ISPtimes.com – Nilai-nilai yang terkandung dalam Pancasila sebagai dasar negara dan sumber hukum tertinggi dari segala sumber hukum di Indonesia saat ini sedang tergerus oleh perkembangan zaman dan arus globalisasi, salah satunya dengan hadirnya gimmick atau smartphone.
Tak bisa dipungkiri, meski memiliki dampak positif, gadget juga kerap digunakan untuk melakukan hal-hal negatif, seperti menyebarkan berita bohong atau lelucon.
Hal itu disampaikan Budiman AS, anggota DPRD Provinsi Lampung saat aktif melakukan sosialisasi pengembangan ideologi Pancasila di Labuhan Ratu, Sabtu 18 Febuari 2023.

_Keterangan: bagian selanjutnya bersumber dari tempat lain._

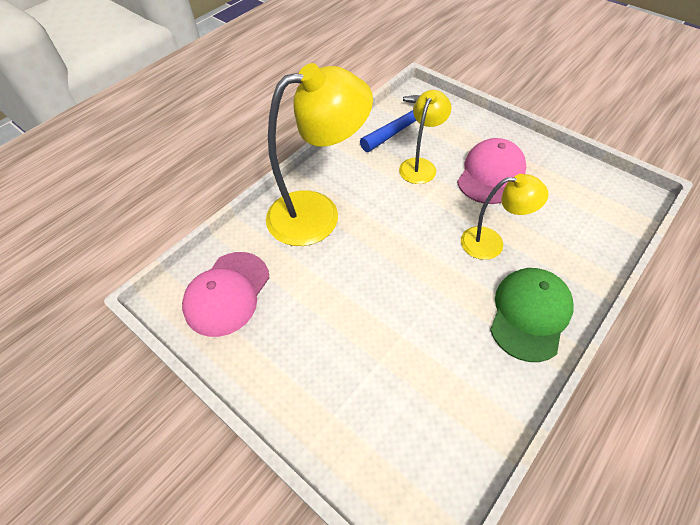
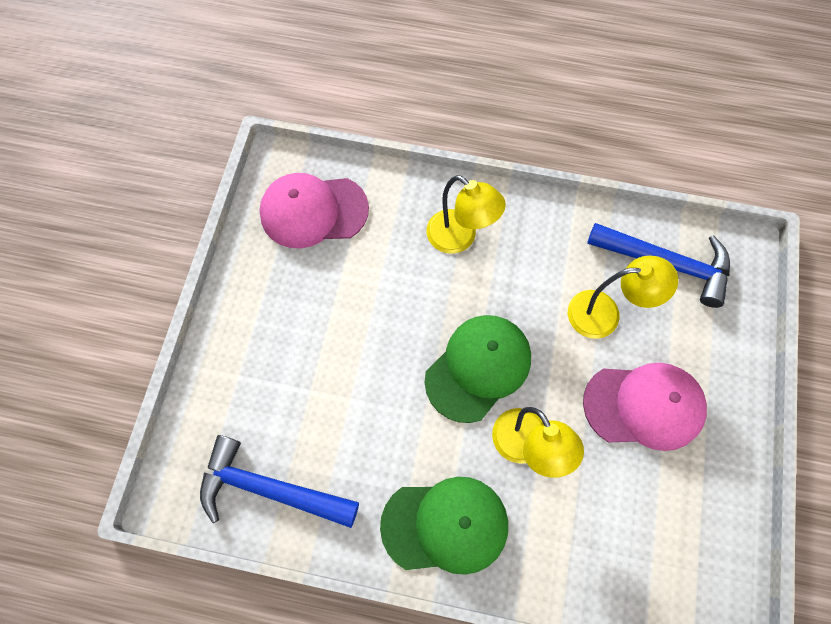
camera: 60 degrees right, 15 degrees up
yellow lamp [266,63,373,246] -> yellow lamp [426,175,506,254], size x0.55
none -> blue hammer [200,435,359,528]
none -> green cap [424,315,531,423]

“Indonesia saat ini sedang dilanda berbagai ancaman dari negaranya sendiri, seperti ekstremisme, intoleransi, terorisme, ujaran kebencian dan hoaks. Maka dengan terselenggaranya kegiatan sosialisasi ini, kami berharap masyarakat khususnya para pemuda dapat memperkuatnya dengan memahami dan melaksanakan nilai-nilai yang terkandung dalam Pancasila dan empat pilar kebangsaan”, jelas Ketua DPC Demokrasi Bandarlampung.
Empat pilar kebangsaan yang dimaksud adalah Pancasila sebagai sumber hukum, sumber hukum tertinggi di Indonesia, UUD 1945, Bhinneka Tunggal Ika dan Negara Kesatuan Republik Indonesia (NKRI). “Kita sekarang bersama-sama mengamalkan nilai-nilai Pancasila yaitu hidup berdampingan, saling menghargai, toleransi dan tidak mudah percaya satu sama lain,” ujarnya.
Karena musuh bangsa bukan berasal dari luar, melainkan dari bangsa itu sendiri. “Kita dijajah selama 350 tahun bukan oleh Belanda, tetapi oleh kebijakan saling beroposisi, dan pada akhirnya kita terpecah belah dan mengutamakan ego masing-masing,” ujarnya.